The first application of the method of moments to the Boltzmann equation was developed by Grad [1], who solved the Boltzmann equation for simple (elastic) gases using a third order approximation of the particle velocity distribution. Strumendo and Canu [2] generalized the Grad approach and were able to compute the anisotropy of the granular flows, however their technique is not successful when extended to higher order moments.
The Boltzmann equation can be interpreted as a tri-variate population balance equation, in which the internal variables are the three components of the particle velocities. In this perspective, concepts and techniques developed in the solution of population balance equations can be used for the solution of the Boltzmann equation, and vice versa.
Recently, several variations of the method of moments (QMOM, DQMOM, FCMOM) were developed and were capable to provide numerically efficient and accurate solutions of population balance equations. It is interesting to investigate whether and to which extent such techniques can be applied for solving the Boltzmann equation.
Fox [3] explored the possibility of applying quadrature-based closures in the solution of the kinetic equation for dilute gas-particle flows, thus enlarging the spectrum of applications of some of the core ideas of the QMOM/DQMOM techniques.
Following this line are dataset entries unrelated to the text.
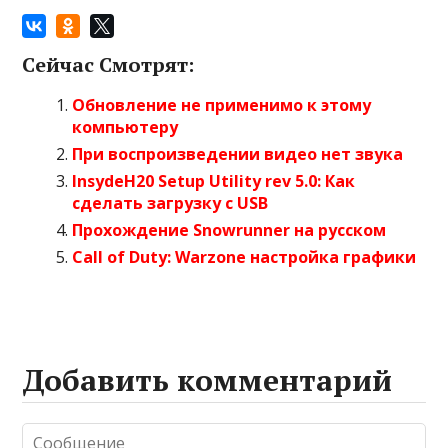
Сейчас Смотрят:
Обновление не применимо к этому
компьютеру
При воспроизведении видео нет звука
InsydeH20 Setup Utility rev 5.0: Как
сделать загрузку с USB
Прохождение Snowrunner на русском
Call of Duty: Warzone настройка графики
Добавить комментарий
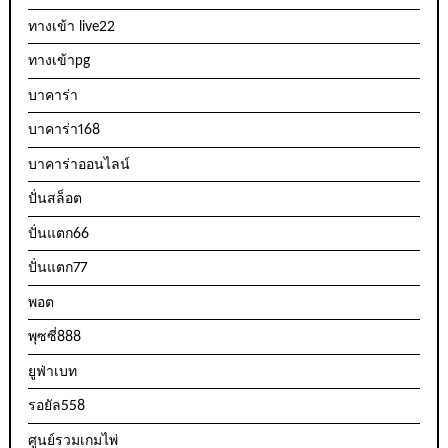
ทางเข้า live22
ทางเข้าpg
บาคาร่า
บาคาร่า168
บาคาร่าออนไลน์
ปั่นสล็อต
ปั่นแตก66
ปั่นแตก77
พอต
พุซซี่888
ยูฟ่าเบท
รอยัล558
ศูนย์รวมเกมไพ่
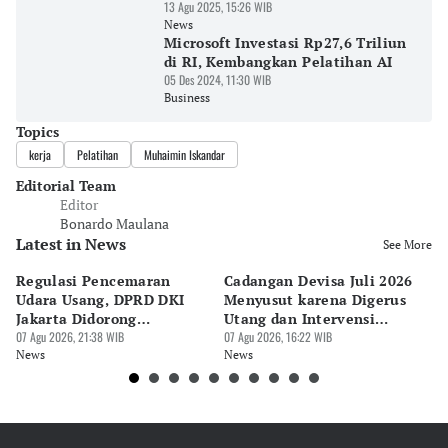
13 Agu 2025, 15:26 WIB
News
Microsoft Investasi Rp27,6 Triliun
di RI, Kembangkan Pelatihan AI
05 Des 2024, 11:30 WIB
Business
Topics
kerja
Pelatihan
Muhaimin Iskandar
Editorial Team
Editor
Bonardo Maulana
Latest in News
See More
Regulasi Pencemaran
Cadangan Devisa Juli 2026
S
Udara Usang, DPRD DKI
Menyusut karena Digerus
B
Jakarta Didorong
Utang dan Intervensi
Ta
Prioritaskan Revisi Perda
07 Agu 2026, 21:38 WIB
Rupiah
07 Agu 2026, 16:22 WIB
P
07 
News
News
Ne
In this work, the FCMOM technique is extended for solving the kinetic equation representing the fluid dynamics of the particulate phase. The FCMOM (Finite size domain Complete set of trial functions Method Of Moments) was developed by Strumendo and Arastoopour ([4], [5]) to solve mono-variate and bi-variate population balance equations. The fundamental idea is to construct a method of moments on a finite domain of the internal variables (typically the particle size in mono-variate population balance equations, or the particle velocities in the kinetic equation). An advantage of the FCMOM is that it provides both the moments and the reconstructed particle distribution evolution. Further, the domain of the internal variables is always well defined (a property which is relevant in multi-variate applications).
The proposed method is illustrated through applications to the Riemann problem and to the relaxation of Maxwellian molecules.
[1] Grad, H., “On the Kinetic Theory of Rarified Gases”, Communications on Pure and Applied Mathematics, 2, 331-407, (1949).
[2] Strumendo, M., Canu P., “Method of Moments for the Dilute Granular flow of Inelastic Spheres”, Physical Review E 66, 041304/1-041304/20, (2002).
[3] Fox, R.O., “A quadrature-based third-order moment method for dilute gas-particle flows”, Journal of Computational Physics, Volume 227, Issue 12, 6313-6350, (2008).
[4] Strumendo, M., Arastoopour, H., “Solution of PBE by MOM in Finite Size Domains”, Chemical Engineering Science”, doi: 10.1016/j.ces.2008.02.010, (2008).
[5] Strumendo, M., Arastoopour, H., “Solution of Bivariate Population Balance Equations Using the FCMOM”, submitted to Industrial and Engineering Chemistry.